1st September 2008
This is just the pick of the recent releases. The New Releases and Future Releases pages are always available for browsing all the new and forthcoming releases.
Brahms - Symphony No. 1 (and Brahms and Mendelssohn Choral Works)
The Monteverdi Choir, Orchestre Révolutionnaire et Romantique, John Eliot Gardiner
Following on from John Eliot Gardiner’s critically acclaimed recordings of the symphonies of Beethoven and Schumann, SDG are proud to be releasing the first disc in a new series exploring the music of Johannes Brahms. Recorded live during last autumn’s Brahms and his antecedents tour, and showcasing the four symphonies as well as Brahms’ major choral works, this series is an important milestone for SDG heralding the development of the label beyond the music of Johann Sebastian Bach and the Renaissance choral repertoire which have so far dominated its catalogue.
Berlioz - Symphonie Fantastique
Berliner Philharmoniker, Sir Simon Rattle
Having championed Russian and German repertoire in their first three releases of 2008, Sir Simon Rattle and the Berliner Philharmoniker turned to French music for their latest CD, specifically the Symphonie fantastique and La mort de Cléopâtre by Hector Berlioz. The Grammy-Award winning mezzo-soprano Susan Graham is featured in La mort de Cléopâtre.
watch a 6 minute video
Britten: Complete works for piano & orchestra
Steven Osborne (piano), BBC Scottish Symphony Orchestra, Ilan Volkov
The three compositions which comprise Britten’s music for solo piano and orchestra constitute a unique, yet still little explored, part of his output. Here they are brought together in a stunning disc that pays tribute to the great artistry of all involved.
Mahler: Symphony No. 5 in C sharp minor
Tonhalle Orchestra Zurich, David Zinman
This is the fifth release in David Zinman & Tonhalle Zurich’s Mahler Symphony cycle, which is set to be complete by 2010.
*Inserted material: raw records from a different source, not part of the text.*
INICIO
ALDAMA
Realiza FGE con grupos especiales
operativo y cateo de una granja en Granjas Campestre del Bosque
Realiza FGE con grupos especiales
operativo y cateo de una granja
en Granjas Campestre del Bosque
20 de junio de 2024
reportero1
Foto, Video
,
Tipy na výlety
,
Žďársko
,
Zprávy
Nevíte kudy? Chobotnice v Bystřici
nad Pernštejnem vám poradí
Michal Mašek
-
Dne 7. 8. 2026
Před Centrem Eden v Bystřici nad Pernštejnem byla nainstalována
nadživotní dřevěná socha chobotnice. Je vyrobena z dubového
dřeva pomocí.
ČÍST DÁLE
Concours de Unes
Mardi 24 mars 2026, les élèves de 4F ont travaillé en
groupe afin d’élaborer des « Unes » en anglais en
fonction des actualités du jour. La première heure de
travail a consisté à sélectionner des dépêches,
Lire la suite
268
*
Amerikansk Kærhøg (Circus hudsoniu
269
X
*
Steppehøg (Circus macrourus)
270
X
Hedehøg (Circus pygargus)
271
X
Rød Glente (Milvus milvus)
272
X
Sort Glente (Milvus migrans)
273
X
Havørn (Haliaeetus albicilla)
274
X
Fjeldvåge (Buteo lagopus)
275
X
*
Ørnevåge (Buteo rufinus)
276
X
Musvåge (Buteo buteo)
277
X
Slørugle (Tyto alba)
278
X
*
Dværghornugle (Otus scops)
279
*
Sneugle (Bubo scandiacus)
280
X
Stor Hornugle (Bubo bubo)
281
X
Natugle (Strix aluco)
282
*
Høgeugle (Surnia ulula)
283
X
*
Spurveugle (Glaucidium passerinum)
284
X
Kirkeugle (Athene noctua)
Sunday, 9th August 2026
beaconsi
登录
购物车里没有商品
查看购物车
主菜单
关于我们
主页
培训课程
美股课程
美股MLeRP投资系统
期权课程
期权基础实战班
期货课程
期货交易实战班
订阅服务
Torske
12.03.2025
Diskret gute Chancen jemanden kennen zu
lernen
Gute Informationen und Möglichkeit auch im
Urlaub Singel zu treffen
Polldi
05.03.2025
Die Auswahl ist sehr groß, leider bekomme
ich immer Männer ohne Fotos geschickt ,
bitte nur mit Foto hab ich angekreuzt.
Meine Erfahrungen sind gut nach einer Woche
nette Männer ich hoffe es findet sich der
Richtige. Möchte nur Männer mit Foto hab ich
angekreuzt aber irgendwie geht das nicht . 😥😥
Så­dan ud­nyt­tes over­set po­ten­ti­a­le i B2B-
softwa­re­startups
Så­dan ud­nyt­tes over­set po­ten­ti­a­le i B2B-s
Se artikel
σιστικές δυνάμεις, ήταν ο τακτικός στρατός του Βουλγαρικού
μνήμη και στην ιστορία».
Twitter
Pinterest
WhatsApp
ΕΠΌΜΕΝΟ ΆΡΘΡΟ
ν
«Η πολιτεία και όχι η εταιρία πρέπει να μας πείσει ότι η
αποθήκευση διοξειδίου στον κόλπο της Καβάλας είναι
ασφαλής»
Having completed several cycles, among them the complete Beethoven symphonies (with over 1 million copies sold internationally), the orchestral works of R. Strauss and Schumann, in 2007 the orchestra embarked on this Mahler Symphony cycle which has split critics but undoubtedly has something new to say.
Bach - Cantatas Volume 40
Bach Collegium Japan, Masaaki Suzuki
Although Bach did not compose many cantatas during the year 1725, the four cantatas that he did compose are far from being routine affairs. Lobe den Herren (Praise to the Lord), BWV 137, is a case in point: in it Bach includes the original text of the famous hymn, and also uses the familiar melody in all five movements to a greater or lesser degree. To impose such limitations must have been a challenge to himself as a composer, and the imagination and technical skill with which he fulfilled his task are striking.
Beethoven: Violin Concerto and Tsintsadze: Miniatures
Lisa Batiashvili (violin and direction), Deutsche Kammerphilharmonie Bremen
Hailed as one of the most exciting musicians of her generation: “Dazzling…” (The Daily Telegraph); “…lavish virtuosity” (The Financial Times); her eagerly-awaited follow-up sees Batiashvili, internationally regarded as a superb interpreter of the classical repertoire and a decided champion of new music, in another adventurous collaboration with her trademark twist of unusual pairings: this time Beethoven’s Violin Concerto with the Deutsche Kammerphilharmonie Bremen coupled with Miniatures by Georgian composer Sulkhan Tsintsadze (1925-1991) featuring the Georgian Chamber Orchestra.
Haydn & Hummel - Trumpet Concertos
Alison Balsom (trumpet), Die Deutsche Kammerphilharmonie Bremen
Alison Balsom’s fourth CD for EMI Classics features Franz Joseph Haydn and Johann Nepomuk Hummel’s evergreen trumpet concertos, coupled with concertos by Johann Baptist Georg Neruda and Giuseppe Torelli. Balsom also directs Die Deutsche Kammerphilharmonie Bremen.
“Occasionally a player comes along who turns all the preconceived ideas about their instrument on their head, and reinvents the repertoire. … Alison Balsom is a virtuoso player and a natural, gifted communicator, but what really comes across is her sheer exuberance and joy in making music.” Classic FM Magazine
watch a 7 minute video
Bellini: La straniera
Geoffrey Mitchell Choir and The London Philharmonic Orchestra, David Parry
Three of Bellini’s operas – La sonnambula and Norma (both 1831), and his last work, I puritani (1835) – remain classics of the bel canto repertoire, yet the slightly earlier La straniera (The Stranger) remains curiously neglected. In fact, this highly romantic melodrama, first staged at La Scala in 1829, was initially a success and only fell from grace when the bel canto style itself became unfashionable. Opera Rara’s cast boasts singers with the vocal skills and dramatic insight to enliven this neglected masterpiece of romantic opera, which has been lost to Bellini fans for far too long.